Quizás valga la pena hacer un breve recorrido histórico para alertar sobre lo cíclico de esta discusión harto conocida. Comencemos con la década del ´30, cuando el mundo –y Uruguay no era la excepción– procesaban los efectos de la crisis del 29. El mundo económico se venía abajo –la destrucción física llegaría una década después–, impulsando a los países desarrollados a devaluar sus monedas en una carrera por evitar la pérdida de empleos. Mientras esto ocurría entre Europa, Estados Unidos y Japón, Uruguay se encontraba inmerso en discusiones bizantinas sobre la importancia de mantener la estabilidad monetaria. El gerente general del BROU –que cumplía las funciones del BCU de hoy– se resistía a alterar la paridad de la moneda respecto al oro, con los argumentos usuales de estabilidad monetaria, reglas de juego, etc. Tuvo que hacerse cargo el Dr. César Charlone –ministro de Hacienda del presidente Gabriel Terra– para sacar a la economía de la espiral deflacionaria en la que la tecnocracia colegiada de la época amenazaba con colocarla. En 1935 el Dr. Charlone instruyó el primer revalúo del oro, el cual sería seguido por un segundo en 1938.
Más cerca en el tiempo –en la década del 70– debemos recordar la nefasta experiencia con la tablita, que terminó con la devaluación del ´82. Cuando recién la economía empezaba a recuperarse de sus efectos, a fines de la década del 80, el tipo de cambio fijo y el atraso cambiario hicieron nuevamente su reaparición. A principios de los 90 acababa de terminar la Guerra Fría y comenzaban a imponerse las directrices del Consenso de Washington. Los hermanos argentinos entraron de cabeza en una etapa inaudita de “relaciones carnales”, y no alcanzando con el cipayismo de corte diplomático, optaron también por su correlato económico, atándose nuevamente al dólar en la tan mentada “convertibilidad”. Como si todos hubieran olvidado a Martínez de Hoz y su tablita. Pero mientras del otro lado de la orilla se celebraba esta carrera hacia el abismo con pizza y champán, en esta margen del Plata seguíamos la política del chimpancé enfrentado al espejo. Los resultados son conocidos y quedaron retratados para siempre en la crisis del 2002, y que no fue solo el resultado de la irresponsabilidad de dos banqueros.

**Datos de entrada:**
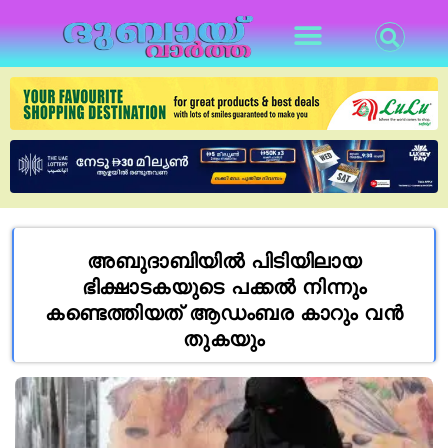
അബുദാബിയിൽ പിടിയിലായ
ഭിക്ഷാടകയുടെ പക്കൽ നിന്നും
കണ്ടെത്തിയത് ആഡംബര കാറും വൻ
തുകയും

**Qué hacer A:** Nombra a todas las personas que aparecen con su nombre en el texto sobre la historia cambiaria de Uruguay.
**Qué hacer B:** Sigue escribiendo el texto sobre la historia cambiaria de Uruguay a partir de su última oración.
No hace falta mirar las líneas.

**Respuesta A:** César Charlone, Gabriel Terra, Martínez de Hoz

**Respuesta B:**
La última instancia de este perverso y fallido experimento la sufrimos durante los gobiernos del Frente Amplio, que lograron la poco envidiable marca de haber dilapidado el mayor shock positivo en los términos de intercambio que haya experimentado nuestro país en su historia. No bastando con ello, lograron endeudarnos a niveles similares a los previos al 2001, dejando a la economía en un estado de postración que solo Dios sabe hacia dónde nos hubiera conducido.
Afortunadamente, en noviembre de 2019 el soberano decidió por un cambio de rumbo. Pero el nuevo gobierno se enfrentó a la pandemia a menos de dos semanas de asumir, y muchos cambios necesarios quedaron para atrás. Ahora sí llegó el momento de implementarlos y dar señales claras de que la proa apunta en la dirección correcta.